* [ABOUT THIS TASK] Give only the number of lines in the data that contain the word "xuất".

* [EXERCISE MATERIAL]
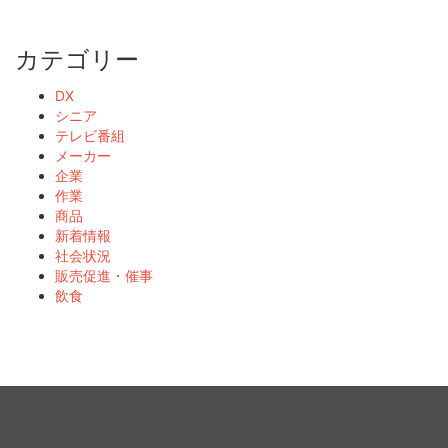
カテゴリー
DX
シニア
テレビ番組
メーカー
企業
作業
商品
新着情報
社会状況
販売促進・催事
飲食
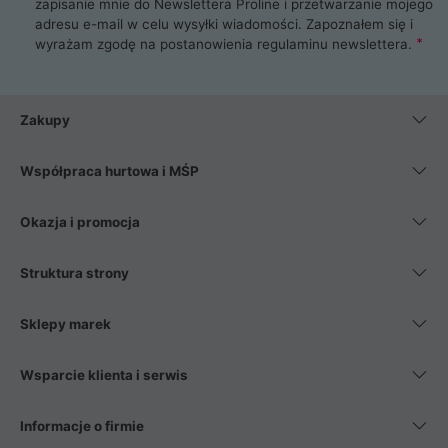
zapisanie mnie do Newslettera Proline i przetwarzanie mojego
adresu e-mail w celu wysyłki wiadomości. Zapoznałem się i
wyrażam zgodę na postanowienia
regulaminu newslettera
.
Zakupy
Współpraca hurtowa i MŚP
Okazja i promocja
Struktura strony
Sklepy marek
Wsparcie klienta i serwis
Informacje o firmie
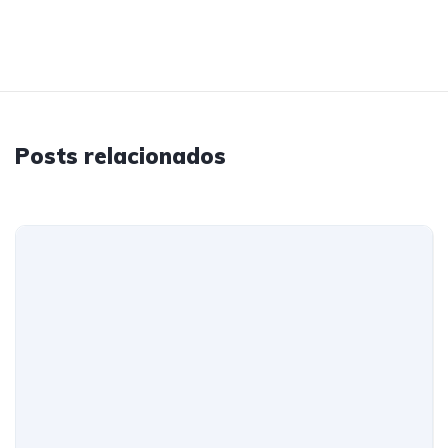
Posts relacionados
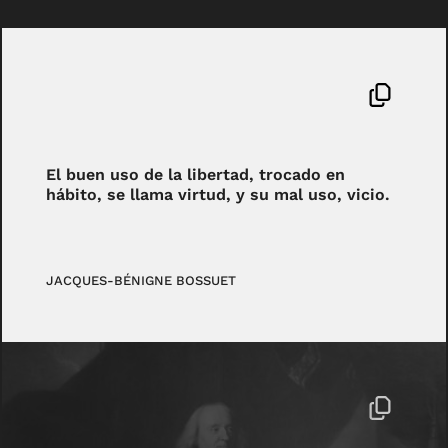
El buen uso de la libertad, trocado en
hábito, se llama virtud, y su mal uso, vicio.
JACQUES-BÉNIGNE BOSSUET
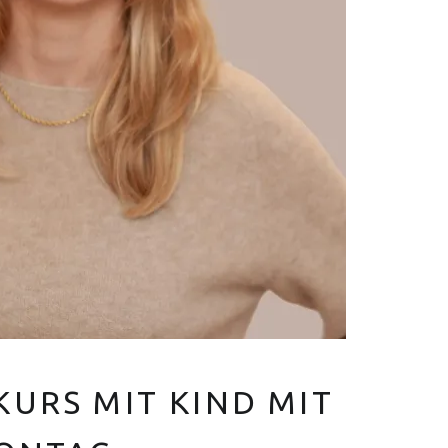
V
E
R
Euer Hebammen Team für Linden und ganz Hannover
URS MIT KIND MIT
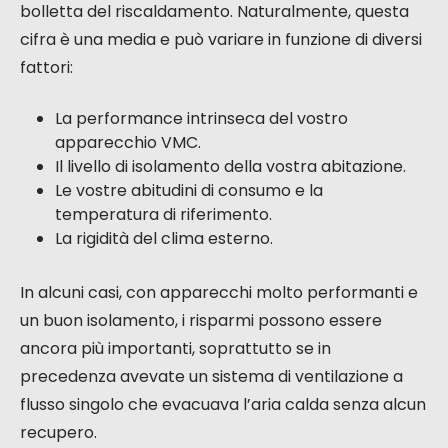
questo tasso rimane significativo e contribuisce
attivamente a limitare le perdite di calore dovute al
ricambio d’aria.
Risparmi sulle bollette del riscaldamento
La conseguenza diretta della riduzione delle
dispersioni termiche è una diminuzione del vostro
consumo energetico per il riscaldamento.
Riutilizzando le calorie dell’aria estratta, il vostro
sistema di riscaldamento principale (caldaia,
radiatori elettrici, ecc.) deve fare meno sforzi per
raggiungere e mantenere la temperatura
desiderata. L’ADEME stima che questi risparmi
possano raggiungere circa il 10% sulla vostra
bolletta del riscaldamento. Naturalmente, questa
cifra è una media e può variare in funzione di diversi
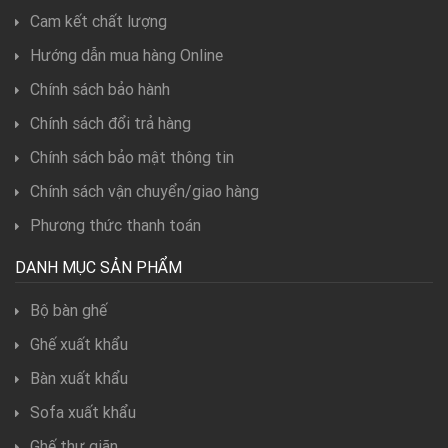
Cam kết chất lượng
Hướng dẫn mua hàng Online
Chính sách bảo hành
Chính sách đổi trả hàng
Chính sách bảo mật thông tin
Chính sách vận chuyển/giao hàng
Phương thức thanh toán
DANH MỤC SẢN PHẨM
Bộ bàn ghế
Ghế xuất khẩu
Bàn xuất khẩu
Sofa xuất khẩu
Ghế thư giãn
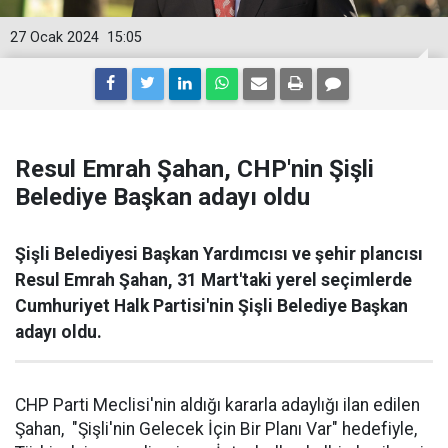
27 Ocak 2024
15:05
Resul Emrah Şahan, CHP'nin Şişli
Belediye Başkan adayı oldu
Şişli Belediyesi Başkan Yardımcısı ve şehir plancısı
Resul Emrah Şahan, 31 Mart'taki yerel seçimlerde
Cumhuriyet Halk Partisi'nin Şişli Belediye Başkan
adayı oldu.
CHP Parti Meclisi'nin aldığı kararla adaylığı ilan edilen
Şahan, "Şişli'nin Gelecek İçin Bir Planı Var" hedefiyle,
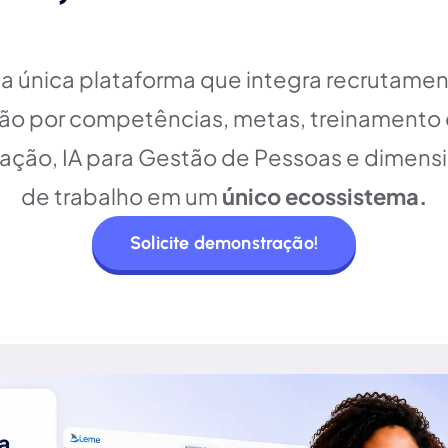
 a única plataforma que integra recrutamen
o por competências, metas, treinamento 
ação, IA para Gestão de Pessoas e dimens
de trabalho em um
único ecossistema.
Solicite demonstração!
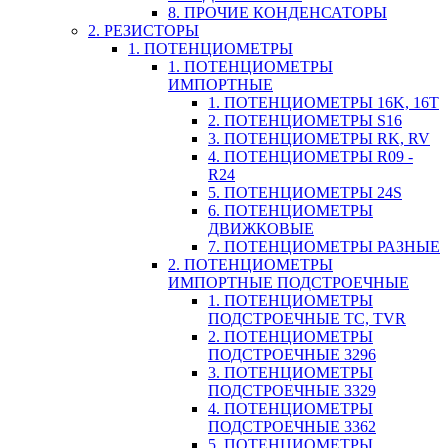
8. ПРОЧИЕ КОНДЕНСАТОРЫ
2. РЕЗИСТОРЫ
1. ПОТЕНЦИОМЕТРЫ
1. ПОТЕНЦИОМЕТРЫ
ИМПОРТНЫЕ
1. ПОТЕНЦИОМЕТРЫ 16K, 16T
2. ПОТЕНЦИОМЕТРЫ S16
3. ПОТЕНЦИОМЕТРЫ RK, RV
4. ПОТЕНЦИОМЕТРЫ R09 -
R24
5. ПОТЕНЦИОМЕТРЫ 24S
6. ПОТЕНЦИОМЕТРЫ
ДВИЖКОВЫЕ
7. ПОТЕНЦИОМЕТРЫ РАЗНЫЕ
2. ПОТЕНЦИОМЕТРЫ
ИМПОРТНЫЕ ПОДСТРОЕЧНЫЕ
1. ПОТЕНЦИОМЕТРЫ
ПОДСТРОЕЧНЫЕ TC, TVR
2. ПОТЕНЦИОМЕТРЫ
ПОДСТРОЕЧНЫЕ 3296
3. ПОТЕНЦИОМЕТРЫ
ПОДСТРОЕЧНЫЕ 3329
4. ПОТЕНЦИОМЕТРЫ
ПОДСТРОЕЧНЫЕ 3362
5. ПОТЕНЦИОМЕТРЫ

* [TASK RESULT] 3